Intuit Inc. (INTU) is scheduled to announce its first quarter 2013 results on November 15, 2012 and we see no movement in analyst estimates so far.
Fourth Quarter Overview
Intuit reported fourth quarter 2012 loss per share of 8 cents, wider than the Zacks Consensus Estimate of 4 cents loss per share.
Revenue increased 13.6% from the year-ago quarter to $651.0 million. Reported revenue was within the company’s guidance range. Revenue improved due to decent performances of all the segments barring the Financial Services segment, which posted a year-over-year decline.
Lackluster revenue growth (due to seasonality) coupled with cost increases resulted in the operating loss.
First Quarter Outlook
For the first quarter of fiscal 2013, the company expects revenues in the range of $630.0 million to $640.0 million. GAAP operating loss is expected in the range of $85.0 million to $90.0 million. Non-GAAP operating loss is estimated to be in the $20.0 million to $25.0 million range. GAAP loss per share is projected at around 20 cents to 21 cents. The company also expects non-GAAP loss per share in the 6 cents to 7 cents range.
Agreement of Analysts
Most of the analysts are of the opinion that Intuit will likely report as per its guidance. Though tax-related revenues will likely lack luster, analysts expect financial management and payroll segments to perform steadily. They also expect the small and medium business (SMB) segment to witness decent improvements stemming from good payroll business.
All the 6 estimates for the first quarter were maintained over the last 7 days, reflecting a lack of potential catalysts. On the other hand, out of the 9 estimates available for fiscal 2013, 1 estimate moved upward.
Magnitude of Estimate Revisions
The magnitude of revisions has been minimal since the company reported its fourth quarter results. For the past 7 days, the Zacks Consensus Estimate for the upcoming quarter remained unchanged at 17 cents loss per share. But the estimate for fiscal 2013 inched up by a penny to $2.95. Over the last 90 days, estimates for the first quarter and fiscal 2013 dropped by a penny and 3 cents, respectively.
Over the years, Intuit has posted losses in its fourth and first quarters due to seasonality.

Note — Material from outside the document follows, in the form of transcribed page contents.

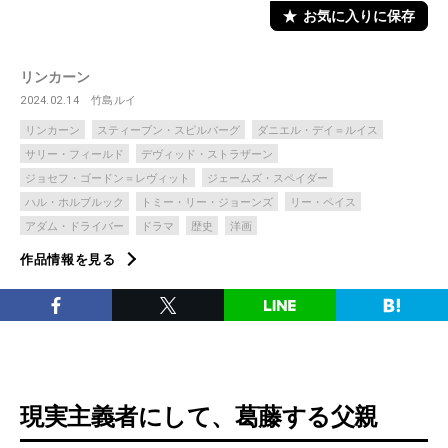
お気に入りに保存
リンカーン
2024.02.14
竹島ルイ
リンカーン
スティーブン・スピルバーグ
ダニエル・デイ＝ルイス
サリー・フィールド
デヴィッド・ストラザーン
ジョセフ・ゴードン＝レヴィット
ジェームズ・スペイダー
ハル・ホルブルック
トミー・リー・ジョーンズ
リー・ペイス
アダム・ドライバー
ドラマ
歴史
洋画
作品情報を見る
現実主義者にして、葛藤する父親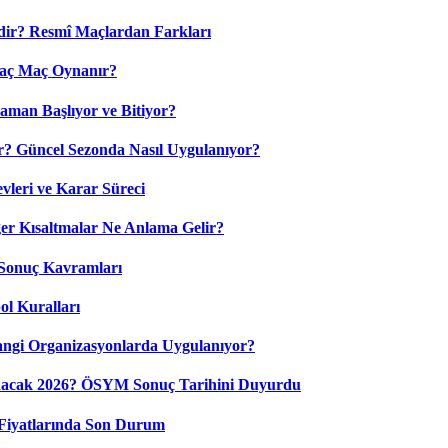
dir? Resmî Maçlardan Farkları
Kaç Maç Oynanır?
aman Başlıyor ve Bitiyor?
? Güncel Sezonda Nasıl Uygulanıyor?
leri ve Karar Süreci
 Kısaltmalar Ne Anlama Gelir?
Sonuç Kavramları
ol Kuralları
ngi Organizasyonlarda Uygulanıyor?
nacak 2026? ÖSYM Sonuç Tarihini Duyurdu
Fiyatlarında Son Durum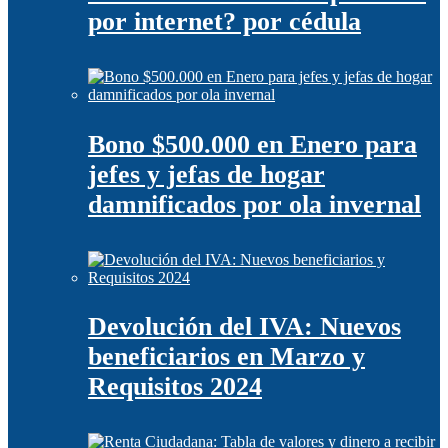
por internet? por cédula
Bono $500.000 en Enero para
jefes y jefas de hogar
damnificados por ola invernal
Devolución del IVA: Nuevos
beneficiarios en Marzo y
Requisitos 2024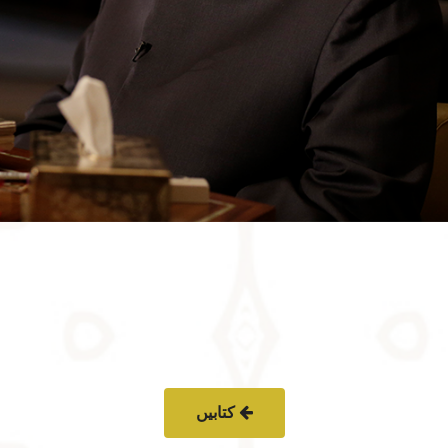
کتابیں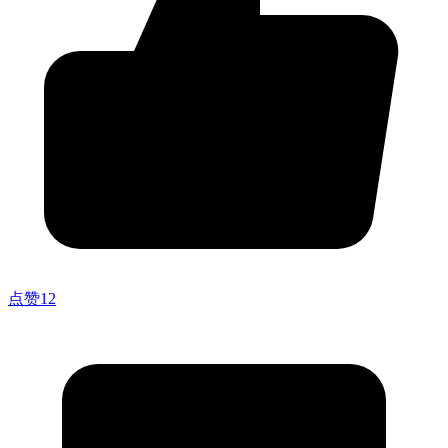
点赞
12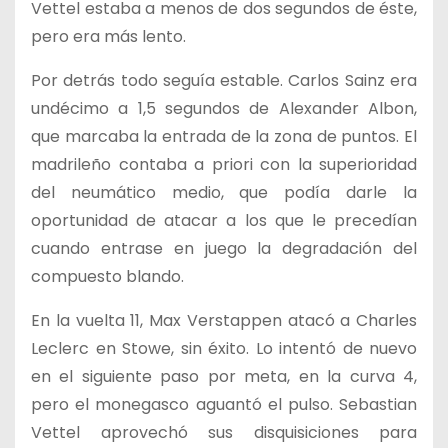
Vettel estaba a menos de dos segundos de éste,
pero era más lento.
Por detrás todo seguía estable. Carlos Sainz era
undécimo a 1,5 segundos de Alexander Albon,
que marcaba la entrada de la zona de puntos. El
madrileño contaba a priori con la superioridad
del neumático medio, que podía darle la
oportunidad de atacar a los que le precedían
cuando entrase en juego la degradación del
compuesto blando.
En la vuelta 11, Max Verstappen atacó a Charles
Leclerc en Stowe, sin éxito. Lo intentó de nuevo
en el siguiente paso por meta, en la curva 4,
pero el monegasco aguantó el pulso. Sebastian
Vettel aprovechó sus disquisiciones para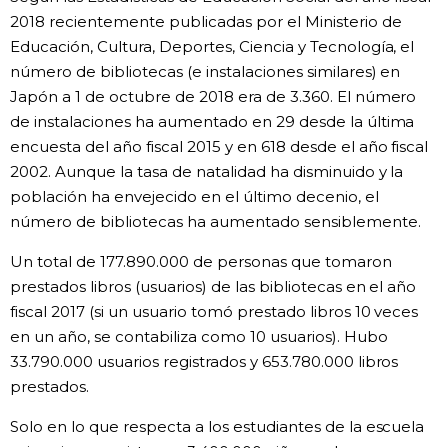
2018 recientemente publicadas por el Ministerio de
Gente
Educación, Cultura, Deportes, Ciencia y Tecnología, el
número de bibliotecas (e instalaciones similares) en
Blog
Japón a 1 de octubre de 2018 era de 3.360. El número
de instalaciones ha aumentado en 29 desde la última
encuesta del año fiscal 2015 y en 618 desde el año fiscal
Tokio
2002. Aunque la tasa de natalidad ha disminuido y la
población ha envejecido en el último decenio, el
Avisos
número de bibliotecas ha aumentado sensiblemente.
Un total de 177.890.000 de personas que tomaron
prestados libros (usuarios) de las bibliotecas en el año
fiscal 2017 (si un usuario tomó prestado libros 10 veces
en un año, se contabiliza como 10 usuarios). Hubo
33.790.000 usuarios registrados y 653.780.000 libros
prestados.
Solo en lo que respecta a los estudiantes de la escuela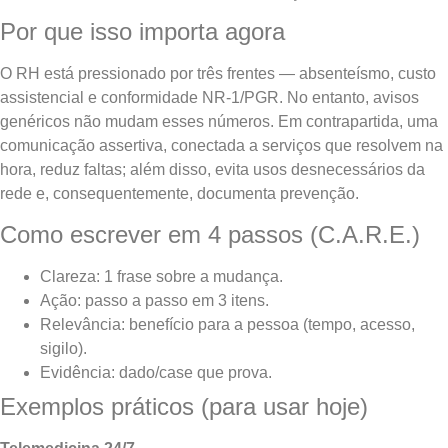
Por que isso importa agora
O RH está pressionado por três frentes — absenteísmo, custo
assistencial e conformidade NR-1/PGR. No entanto, avisos
genéricos não mudam esses números. Em contrapartida, uma
comunicação assertiva, conectada a serviços que resolvem na
hora, reduz faltas; além disso, evita usos desnecessários da
rede e, consequentemente, documenta prevenção.
Como escrever em 4 passos (C.A.R.E.)
Clareza: 1 frase sobre a mudança.
Ação: passo a passo em 3 itens.
Relevância: benefício para a pessoa (tempo, acesso,
sigilo).
Evidência: dado/case que prova.
Exemplos práticos (para usar hoje)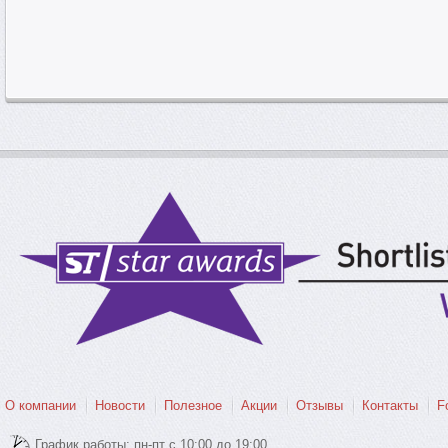
О компании
Новости
Полезное
Акции
Отзывы
Контакты
F
График работы: пн-пт с 10:00 до 19:00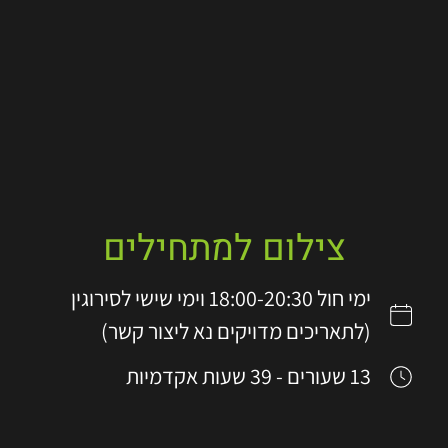
צילום למתחילים
ימי חול 18:00-20:30 וימי שישי לסירוגין
(לתאריכים מדויקים נא ליצור קשר)
13 שעורים - 39 שעות אקדמיות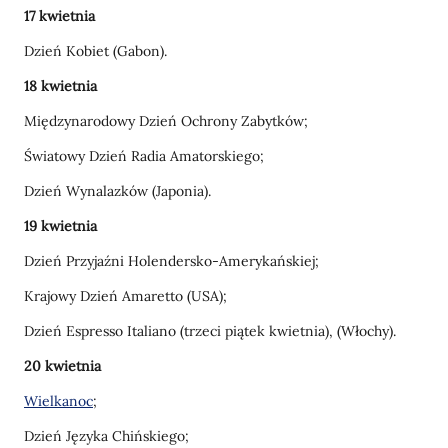
17 kwietnia
Dzień Kobiet (Gabon).
18 kwietnia
Międzynarodowy Dzień Ochrony Zabytków;
Światowy Dzień Radia Amatorskiego;
Dzień Wynalazków (Japonia).
19 kwietnia
Dzień Przyjaźni Holendersko-Amerykańskiej;
Krajowy Dzień Amaretto (USA);
Dzień Espresso Italiano (trzeci piątek kwietnia), (Włochy).
20 kwietnia
Wielkanoc
;
Dzień Języka Chińskiego;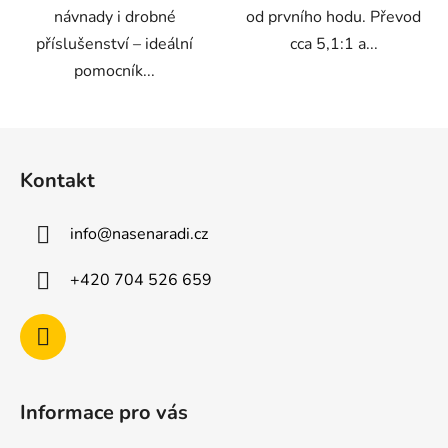
návnady i drobné
od prvního hodu. Převod
příslušenství – ideální
cca 5,1:1 a...
pomocník...
Z
á
Kontakt
p
a
info
@
nasenaradi.cz
t
í
+420 704 526 659
Informace pro vás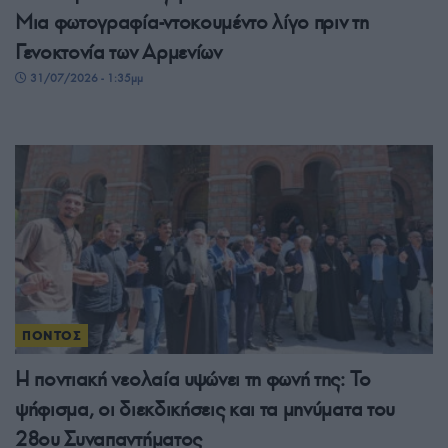
Μια φωτογραφία-ντοκουμέντο λίγο πριν τη
Γενοκτονία των Αρμενίων
31/07/2026 - 1:35μμ
ΠΟΝΤΟΣ
Η ποντιακή νεολαία υψώνει τη φωνή της: Το
ψήφισμα, οι διεκδικήσεις και τα μηνύματα του
28ου Συναπαντήματος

Its QuickBooks, Consumer Tax and Accounting Professionals revenues tend to be lowest during the fourth and first quarters. We believe that Intuit is set to report within its guided ranges.
Another thing that needs to be kept in mind about Intuit is the growth/decline in employment in the small and medium business sector, which happens to be the growth driver of the company. The current situation in the SMB job market is not very encouraging and the numbers have declined since May (as per Intuit’s Small Business Revenue and Employment Indexes).
Intuit is also up against the leading payroll solution provider Paychex Inc. (PAYX), which introduced certain tools to solve specific tax-credit-related problems for SMBs.
But we believe that the acquisition of Demandforce in May will give enough support to boost the SMB business.
Currently, Intuit has a Zacks #3 Rank, implying a Hold rating in the short-term (1-3 months).